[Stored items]
========================================================================

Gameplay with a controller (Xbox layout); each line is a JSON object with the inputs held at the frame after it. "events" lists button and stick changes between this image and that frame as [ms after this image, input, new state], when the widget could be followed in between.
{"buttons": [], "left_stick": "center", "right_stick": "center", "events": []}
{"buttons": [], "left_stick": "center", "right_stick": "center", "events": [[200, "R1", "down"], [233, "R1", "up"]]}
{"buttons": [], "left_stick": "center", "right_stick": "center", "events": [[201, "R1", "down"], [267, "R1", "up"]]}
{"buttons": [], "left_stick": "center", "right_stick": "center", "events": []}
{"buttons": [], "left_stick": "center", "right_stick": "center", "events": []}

========================================================================

_Work task_
Check each line above for the word "down", and give only the number of lines that contain it.

_Problem solution_
2